Beritabogor24jam.com – Komisi Perlindungan Anak Daerah (KPAD) Kabupaten Bogor angkat suara terkait kekhawatiran terhadap salah satu gim daring yang digemari anak-anak, yakni Roblox.
Komisioner KPAD Kabupaten Bogor, Asep Saepudin menyoroti potensi bahaya tersembunyi yang bisa timbul dari penggunaan aplikasi tersebut secara berlebihan tanpa pengawasan orang tua.
“Banyak game di Roblox dibuat oleh pengguna, dan tidak semuanya lolos sensor atau moderasi. Ada yang mengandung kekerasan, perilaku tidak senonoh, dan bahasa kasar,” ujar Asep pada Rabu, 6 Agustus 2025.
Roblox sendiri dikenal sebagai permainan virtual interaktif dan kreatif, yang menawarkan ruang bagi anak-anak untuk bermain, membuat, dan berinteraksi dengan pengguna lain dari seluruh dunia.
Namun, di balik keseruan itu, terdapat risiko yang patut diwaspadai.
Selain konten, Asep juga menyoroti fitur chat dan komunitas terbuka dalam Roblox yang memungkinkan anak berinteraksi langsung dengan orang asing.
Ia menyebut, risiko ini dapat memicu upaya grooming dan eksploitasi finansial terhadap anak.
“Fitur komunikasi yang tidak terfilter membuat anak rentan terpapar oleh pelaku yang berniat buruk,” katanya.
Kecanduan dan Gangguan Mental
KPAD juga menyoroti potensi kecanduan game yang dapat berdampak pada kesehatan mental dan fisik anak.
Anak-anak bisa menghabiskan waktu berjam-jam bermain Roblox, yang akhirnya mengganggu waktu belajar, tidur, dan interaksi sosial.
“Hal ini bisa mengganggu perkembangan otak dan mental anak dalam jangka panjang,” jelas Asep.
Ancaman Pemborosan Finansial Keluarga
Aspek lain yang menjadi perhatian adalah pembelian item dalam game menggunakan mata uang virtual (Robux).
Pihaknya menilai, hal ini bisa menyebabkan pemborosan yang tidak disadari oleh orang tua.
“Game ini mendorong pembelian terus-menerus. Anak bisa membelanjakan uang tanpa pengawasan,” ujarnya.

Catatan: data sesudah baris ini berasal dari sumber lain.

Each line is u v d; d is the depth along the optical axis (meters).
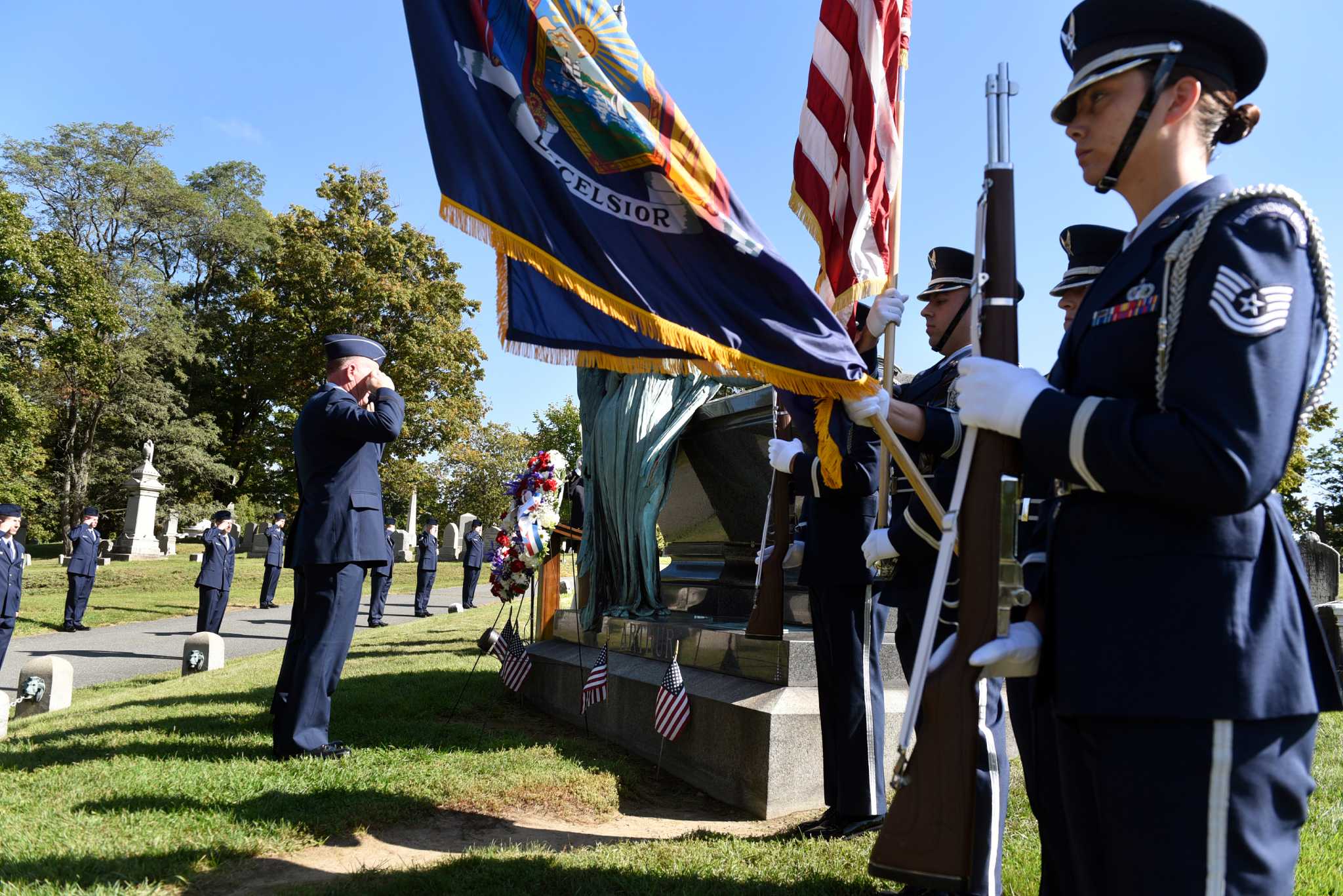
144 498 39.59
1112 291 1.96
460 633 15.17
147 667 13.80
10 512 13.80
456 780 4.90
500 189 3.07
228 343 52.69
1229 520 1.73
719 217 3.11
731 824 4.59
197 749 5.61
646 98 3.21
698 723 5.33
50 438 49.72
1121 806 1.72
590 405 8.14
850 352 3.04
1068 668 1.81
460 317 46.31
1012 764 5.35
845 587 4.26
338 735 6.05
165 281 50.25
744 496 7.11
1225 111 1.98
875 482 4.15
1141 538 1.78
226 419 54.12
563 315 3.31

Melihat berbagai potensi risiko tersebut, KPAD Kabupaten Bogor mendesak pemerintah pusat, khususnya Kementerian Komunikasi dan Informatika (Kemenkominfo), agar menerapkan regulasi lebih ketat.
Salah satunya adalah dengan mewajibkan adanya fitur kontrol orang tua (parental control) dan pemblokiran konten tidak sesuai usia.
Asep menekankan bahwa, pengawasan anak tidak bisa hanya dibebankan kepada pemerintah.
Peran orang tua dan masyarakat sangat krusial dalam memantau aktivitas digital anak.
“Kami terus membuka ruang pengaduan masyarakat, dan mengajak semua pihak terlibat dalam upaya pencegahan serta edukasi,” ujarnya.